Massachusetts has adopted an approach that experts say may provide a model for other states. Without waiting for a complaint to be filed, the Massachusetts Board of Registration in Medicine conducts a clinical review of any doctor who has made three or more malpractice payments to patients, as a result of jury verdicts or settlements. Nancy Achin Audesse, executive director of the board, said: "Three is a magic number. Doctors who have to make three or more payments are also more likely to be named in consumer complaints and to be subject to discipline by hospitals and the medical board."I recently signed a petition for an initiative in the state of Washington calling for a similar process. If, by dealing with only .25% of the doctors in a state, you can reduce malpractice payments by 13%, then surely the Administration (and the insurance industry) would be fully supportive!

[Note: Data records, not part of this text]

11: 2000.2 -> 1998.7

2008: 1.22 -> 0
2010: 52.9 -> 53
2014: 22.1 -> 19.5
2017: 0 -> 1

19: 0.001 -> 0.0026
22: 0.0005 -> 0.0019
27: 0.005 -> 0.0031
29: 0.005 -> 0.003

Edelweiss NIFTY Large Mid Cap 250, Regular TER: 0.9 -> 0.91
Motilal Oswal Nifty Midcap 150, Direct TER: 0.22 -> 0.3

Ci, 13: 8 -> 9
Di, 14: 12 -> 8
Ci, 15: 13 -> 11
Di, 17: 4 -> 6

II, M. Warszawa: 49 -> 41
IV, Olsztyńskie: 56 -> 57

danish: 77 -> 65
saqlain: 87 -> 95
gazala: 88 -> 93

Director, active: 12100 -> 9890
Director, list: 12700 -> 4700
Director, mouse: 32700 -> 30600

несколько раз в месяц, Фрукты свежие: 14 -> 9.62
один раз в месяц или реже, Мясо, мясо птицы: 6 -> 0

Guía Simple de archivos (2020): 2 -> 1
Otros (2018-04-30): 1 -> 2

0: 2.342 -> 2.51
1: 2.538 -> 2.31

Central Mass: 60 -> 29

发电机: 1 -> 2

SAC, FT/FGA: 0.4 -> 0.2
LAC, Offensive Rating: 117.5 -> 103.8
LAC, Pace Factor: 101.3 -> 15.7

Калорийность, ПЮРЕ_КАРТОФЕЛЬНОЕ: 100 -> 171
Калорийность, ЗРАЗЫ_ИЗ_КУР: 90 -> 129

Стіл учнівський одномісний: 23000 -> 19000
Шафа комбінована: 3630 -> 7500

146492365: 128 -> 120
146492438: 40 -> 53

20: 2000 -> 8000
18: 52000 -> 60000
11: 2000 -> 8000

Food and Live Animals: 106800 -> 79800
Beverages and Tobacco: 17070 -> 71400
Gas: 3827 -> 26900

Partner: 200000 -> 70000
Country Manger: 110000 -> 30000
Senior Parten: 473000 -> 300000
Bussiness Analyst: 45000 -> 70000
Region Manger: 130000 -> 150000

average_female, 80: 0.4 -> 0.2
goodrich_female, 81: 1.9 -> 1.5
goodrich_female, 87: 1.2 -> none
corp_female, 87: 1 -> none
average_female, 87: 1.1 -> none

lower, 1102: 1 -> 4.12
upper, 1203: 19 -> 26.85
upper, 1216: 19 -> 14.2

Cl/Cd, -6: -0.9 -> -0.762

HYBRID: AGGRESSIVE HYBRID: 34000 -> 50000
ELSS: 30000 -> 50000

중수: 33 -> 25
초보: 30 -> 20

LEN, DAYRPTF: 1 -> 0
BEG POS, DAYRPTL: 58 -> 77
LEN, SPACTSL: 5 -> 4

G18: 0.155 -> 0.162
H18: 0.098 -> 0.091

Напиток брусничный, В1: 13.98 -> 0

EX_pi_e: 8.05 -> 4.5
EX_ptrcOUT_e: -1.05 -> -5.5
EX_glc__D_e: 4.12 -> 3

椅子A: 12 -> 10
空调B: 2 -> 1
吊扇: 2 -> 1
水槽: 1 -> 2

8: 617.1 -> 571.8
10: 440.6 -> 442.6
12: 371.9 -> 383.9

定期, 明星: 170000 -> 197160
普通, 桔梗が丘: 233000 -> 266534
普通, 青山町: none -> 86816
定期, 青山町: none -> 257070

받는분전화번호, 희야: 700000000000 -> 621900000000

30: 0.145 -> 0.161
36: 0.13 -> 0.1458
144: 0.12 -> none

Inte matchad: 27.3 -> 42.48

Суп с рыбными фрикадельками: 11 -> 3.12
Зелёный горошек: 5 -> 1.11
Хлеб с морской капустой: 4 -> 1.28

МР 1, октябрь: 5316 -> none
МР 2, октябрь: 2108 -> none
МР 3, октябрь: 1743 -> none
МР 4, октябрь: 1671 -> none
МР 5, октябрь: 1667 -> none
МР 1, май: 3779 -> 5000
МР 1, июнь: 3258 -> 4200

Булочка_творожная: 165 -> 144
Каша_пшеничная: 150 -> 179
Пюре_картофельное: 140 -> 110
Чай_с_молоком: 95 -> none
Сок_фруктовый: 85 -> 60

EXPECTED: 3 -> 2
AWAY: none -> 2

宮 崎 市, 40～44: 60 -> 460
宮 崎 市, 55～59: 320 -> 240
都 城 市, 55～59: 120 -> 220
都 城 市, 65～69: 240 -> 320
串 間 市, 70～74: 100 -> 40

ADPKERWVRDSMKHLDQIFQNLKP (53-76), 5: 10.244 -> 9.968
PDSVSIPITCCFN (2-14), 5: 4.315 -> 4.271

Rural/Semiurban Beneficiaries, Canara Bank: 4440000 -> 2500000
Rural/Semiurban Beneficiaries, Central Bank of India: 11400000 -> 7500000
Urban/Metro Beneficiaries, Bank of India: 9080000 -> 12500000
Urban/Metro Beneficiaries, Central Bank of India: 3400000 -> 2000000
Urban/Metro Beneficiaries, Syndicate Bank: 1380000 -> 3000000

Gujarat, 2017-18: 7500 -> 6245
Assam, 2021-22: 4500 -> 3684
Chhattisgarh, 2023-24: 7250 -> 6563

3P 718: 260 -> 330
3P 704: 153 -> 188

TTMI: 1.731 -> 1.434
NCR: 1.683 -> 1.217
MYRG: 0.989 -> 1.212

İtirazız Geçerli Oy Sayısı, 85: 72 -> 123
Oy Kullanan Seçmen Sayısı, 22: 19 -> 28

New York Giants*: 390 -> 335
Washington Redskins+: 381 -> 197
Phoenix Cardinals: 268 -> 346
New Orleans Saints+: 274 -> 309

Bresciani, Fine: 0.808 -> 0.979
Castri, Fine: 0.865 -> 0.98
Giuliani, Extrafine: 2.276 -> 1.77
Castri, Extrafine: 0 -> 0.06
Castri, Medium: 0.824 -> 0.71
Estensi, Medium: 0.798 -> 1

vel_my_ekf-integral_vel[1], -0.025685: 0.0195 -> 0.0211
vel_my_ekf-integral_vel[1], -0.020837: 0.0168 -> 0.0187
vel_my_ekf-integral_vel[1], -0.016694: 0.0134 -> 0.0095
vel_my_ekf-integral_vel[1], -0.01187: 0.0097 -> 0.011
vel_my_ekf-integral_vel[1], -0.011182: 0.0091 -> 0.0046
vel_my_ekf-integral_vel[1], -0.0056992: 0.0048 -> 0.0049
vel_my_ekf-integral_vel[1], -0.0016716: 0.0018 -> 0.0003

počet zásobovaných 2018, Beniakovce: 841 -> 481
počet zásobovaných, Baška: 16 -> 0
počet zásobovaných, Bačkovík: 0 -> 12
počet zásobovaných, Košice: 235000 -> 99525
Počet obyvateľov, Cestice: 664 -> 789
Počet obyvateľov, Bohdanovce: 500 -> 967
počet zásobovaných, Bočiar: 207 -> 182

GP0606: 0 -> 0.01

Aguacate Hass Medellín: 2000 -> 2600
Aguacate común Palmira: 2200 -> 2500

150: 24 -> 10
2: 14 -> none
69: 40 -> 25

In Massachusetts during the last 10 years, Audesse said, "one-fourth of 1 percent of all the doctors 98 of the 37,369 doctors accounted for more than 13 percent of all the malpractice payments, $134 million of the $1 billion in total payments."
President Bush continues to push for limits on jury awards for medical mistakes with a visit today to an Illinois county where the White House says frivolous lawsuits have run amok.
Bush says large malpractice awards have driven up the cost of business so high that doctors have to close their businesses or scale back services...
[Whitehouse spokesman] McClellan on Tuesday brushed aside questions about whether Bush would examine rising malpractice insurance rates. McClellan blamed "unlimited and unpredictable liability awards" for raising the cost of health insurance premiums and making insurance too expensive for some Americans.
Bush says tort reform is a key part of his plan to lower health care costs and help the more than 40 million uninsured Americans obtain coverage. Democrats in Congress say that won't amount to much savings, pointing to a year-old Congressional Budget Office report that said malpractice costs amount to only about 2 percent of overall health care spending.
You wouldn't expect Bush to let little things like research get in the way of his plans, would you?